Here are five things Boyhood got absolutely right about Texas:
1) Honor the Texas Flag
A Texas flag flies at The Ballpark in Arlington (Getty)
In Boyhood, Mason is shown in school turning from the American flag to pledge allegiance to the Texas flag, a second pledge every Texas student knows well. The Texas pledge is: "Honor the Texas flag; I pledge allegiance to thee, Texas, one state under God, one and indivisible." (In the movie, Mason says the original pledge "Honor the Texas flag; I pledge allegiance to thee, Texas, one and indivisible. The pledge was changed in 2007.)
Texas law states that the pledge can be said at any event where the American pledge is said. This includes, naturally enough, public schools. The Texas flag is also mythologized as the only flag that can legally be flown at the same height as the United States flag. In reality, any state flag can be flown at the same height, Texas is just the only state that does.

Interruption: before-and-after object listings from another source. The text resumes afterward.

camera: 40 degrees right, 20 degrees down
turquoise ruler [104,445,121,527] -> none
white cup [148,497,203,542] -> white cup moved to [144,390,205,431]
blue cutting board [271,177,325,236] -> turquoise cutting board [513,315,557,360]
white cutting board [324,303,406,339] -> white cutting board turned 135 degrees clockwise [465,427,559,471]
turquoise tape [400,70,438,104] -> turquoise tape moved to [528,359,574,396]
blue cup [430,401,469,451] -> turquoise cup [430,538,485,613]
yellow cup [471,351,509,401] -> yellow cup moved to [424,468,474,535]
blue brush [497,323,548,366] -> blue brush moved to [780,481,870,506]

2. Late Night Austin Queso
Queso is meant to be shared, but you can eat it alone (Shutterstock)
For Mason and every Texas teenager, Austin is a Mecca of live music, food trailers, and tattoos. The portrayal of Austin as a wonderland of freedom for Mason is not only accurate, but also helps build the mythical quality of the state that Linklater works so hard to create on screen.
The beauty of Linklater's work here is in the details, like midnight queso. Several restaurants in the Austin area stay open all night and serve massive bowls of queso, a Tex-Mex cheese dip with chips. Students dig in to stay up for a night of studying, or to try to prevent a next-day hangover. Every high-schooler who has made a trip to Austin has eaten Kerbey Lane queso at midnight, just as Mason does.

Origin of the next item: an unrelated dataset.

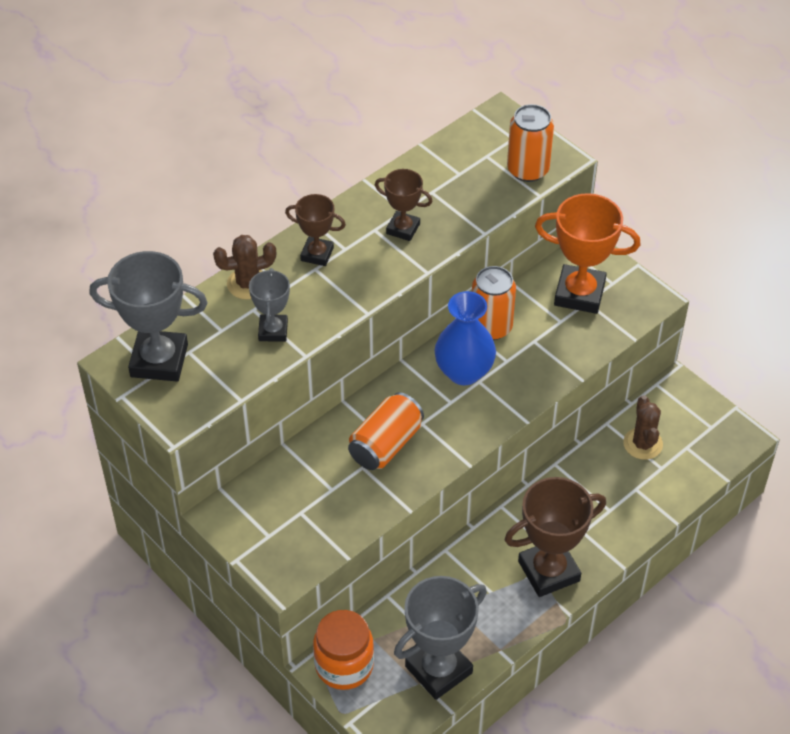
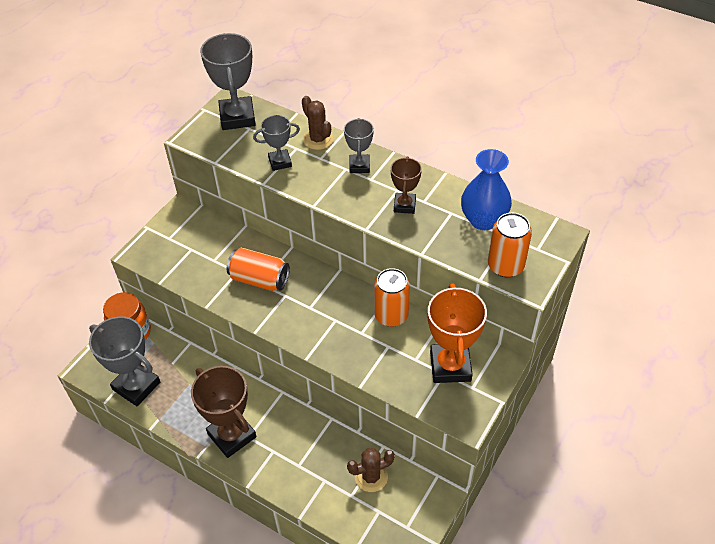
camera: 75 degrees right, 0 degrees up
brown trophy [285,194,346,266] -> grey trophy [344,118,374,173]
blue vase [434,291,496,385] -> blue vase moved to [461,149,512,230]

3. The Plethora of Churches
A church in Centerville, Texas. (Jonathan Daniel/Getty)
Near the end of the movie, Mason interacts with a family that is much more conservative than his own. The family parents give him a Bible and a gun for his birthday. Both are common in Texas, but it's the former the film really pays attention to.
Boyhood does a remarkable job of making sure churches appear in the background of many of its shots. This is, in some ways, unavoidable, as the movie was filmed in Texas, after all. But it's also accurate in its depiction of where Texans worship. The churches aren't affiliated with major denominations like Catholicism or Episcopalian. Instead they are often "non denominational." According to the 2010 census, 1,546,542 Texans attend "non-denominational" Protestant churches, the largest denomination in the United States.
4. And Prison Guards
One of 5 prisons located in Walker County, Texas (AFP/Getty)
Mason's mother dates a correctional officer when Mason is in high-school. Her boyfriend's career choice is incredibly common in Texas, which leads the country in incarceration rate and in number of prisoners held with 186,000. As such, the state employs more than 23,000 correctional officers. It's a wonder Mason's mom doesn't date more prison guards.
5. The Racial Make-up of the cast
The cast of boyhood poses at the premiere (George Pimentel/Getty)
Boyhood is the story of a solidly white experience and existence. Mason has no friends who are not white. He doesn't even have friends with varied heritage. His story is one of white Protestantism. The only variance to that white-ness is the presence of Hispanic Texans.
While this is problematic as a way to portray culture, it is accurate for the state. Texas is demographically 44 percent white and 38 percent Hispanic or Latino. By looking at schools in Texas, however, we see that even though almost 50 percent of the population is Hispanic, 66 percent of Texas schools are classified as "intensely segregated." In areas like Bastrop County(where Linklater lives and a place he may have used as a potential model for the movie), those numbers are even more stark: 55 percent white and 34.2 percent Hispanic or Latino.